EXERCISE PASSAGE

Segment Open

# Uploading to HDFS

It is time to learn how to store files in HDFS.  There are many ways to do this, but we will concentrate on doing it from Python.

A tutorial describing the HDFS Python client library is here

https://hdfscli.readthedocs.io/en/latest/quickstart.html#python-bindings

and the full reference here:

https://hdfscli.readthedocs.io/en/latest/api.html#api-reference

In [1]:
import hdfs
from hdfs import InsecureClient

First we will access HDFS as `root` so that we have enough rights to create a directory where the `vagrant` user can work:

In [2]:
client = InsecureClient('http://namenode:50070', user='root')
#client.delete('/Users', recursive=True)

In [3]:
client.list('/')

['Users']

In [4]:
client.makedirs('/Users')
client.makedirs('/Users/vagrant')
client.set_owner('/Users/vagrant', owner='vagrant', group='vagrant')

In [5]:
client.list('/')

['Users']

In [6]:
client.list('/Users')

['vagrant']

Now let's create a new session as the `vagrant` user:

In [7]:
client = InsecureClient('http://namenode:50070', user='vagrant')

and upload a single `README.md` file (just to demonstrate how upload works):

In [8]:
import os

os.getcwd()

'/home/vagrant/work/week7'

In [9]:
datadir = os.getcwd()
print(datadir)

Segment Closed

EXERCISE A
Return the part of the HDFS upload notes that runs from "https://hdfscli.readthedocs.io/en/latest/api.html#api-reference" to "#client.delete('/Users', recursive=True)", copied word for word.
EXERCISE B
Translate this sentence from the HDFS upload notes into German: "There are many ways to do this, but we will concentrate on doing it from Python."

RECORDS PROVIDED
Segment Open

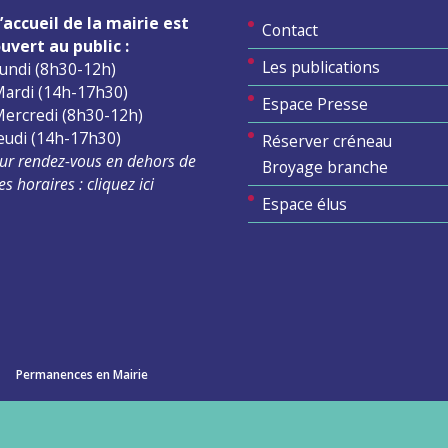
’accueil de la mairie est
Contact
uvert au public :
Les publications
undi (8h30-12h)
ardi (14h-17h30)
Espace Presse
ercredi (8h30-12h)
eudi (14h-17h30)
Réserver créneau
ur rendez-vous en dehors de
Broyage branche
es horaires :
cliquez ici
Espace élus
Permanences en Mairie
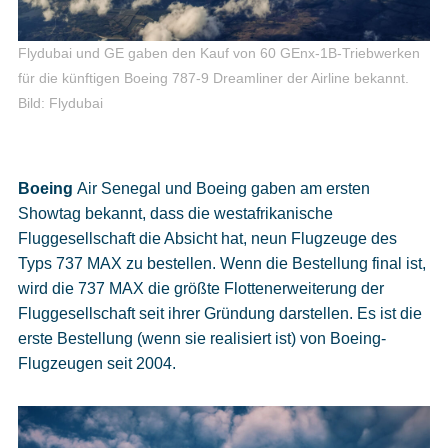
Flydubai und GE gaben den Kauf von 60 GEnx-1B-Triebwerken
für die künftigen Boeing 787-9 Dreamliner der Airline bekannt.
Bild: Flydubai
Boeing
Air Senegal und Boeing gaben am ersten
Showtag bekannt, dass die westafrikanische
Fluggesellschaft die Absicht hat, neun Flugzeuge des
Typs 737 MAX zu bestellen. Wenn die Bestellung final ist,
wird die 737 MAX die größte Flottenerweiterung der
Fluggesellschaft seit ihrer Gründung darstellen. Es ist die
erste Bestellung (wenn sie realisiert ist) von Boeing-
Flugzeugen seit 2004.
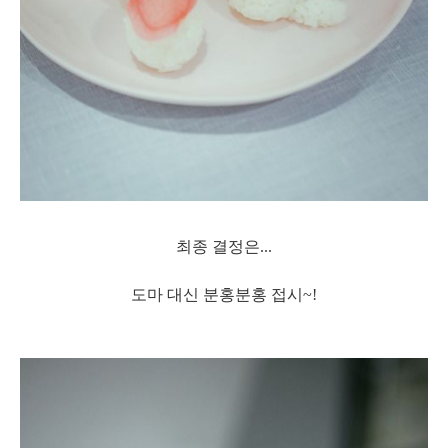
최종 결정은...
도마 대신 분홍분홍 접시~!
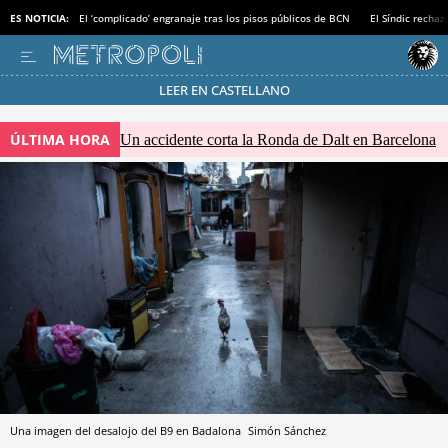
ES NOTICIA:
El ‘complicado’ engranaje tras los pisos públicos de BCN
El Síndic recha
LEER EN CASTELLANO
Pásate al MODO AHORRO
ÚLTIMA HORA
Un accidente corta la Ronda de Dalt en Barcelona
Una imagen del desalojo del B9 en Badalona
Simón Sánchez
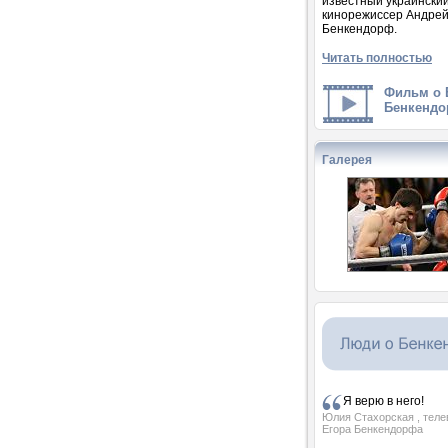
известный украински
кинорежиссер Андре
Бенкендорф.
Читать полностью
Фильм о 
Бенкендо
Галерея
Я верю в него!
Юлия Стахорская
, тел
Егора Бенкендорфа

Segment Closed

ANSWER AREA A
https://hdfscli.readthedocs.io/en/latest/api.html#api-reference

In [1]:
import hdfs
from hdfs import InsecureClient

First we will access HDFS as `root` so that we have enough rights to create a directory where the `vagrant` user can work:

In [2]:
client = InsecureClient('http://namenode:50070', user='root')
#client.delete('/Users', recursive=True)

ANSWER AREA B
Es gibt viele Möglichkeiten, dies zu tun, aber wir werden uns darauf konzentrieren, es mit Python zu tun.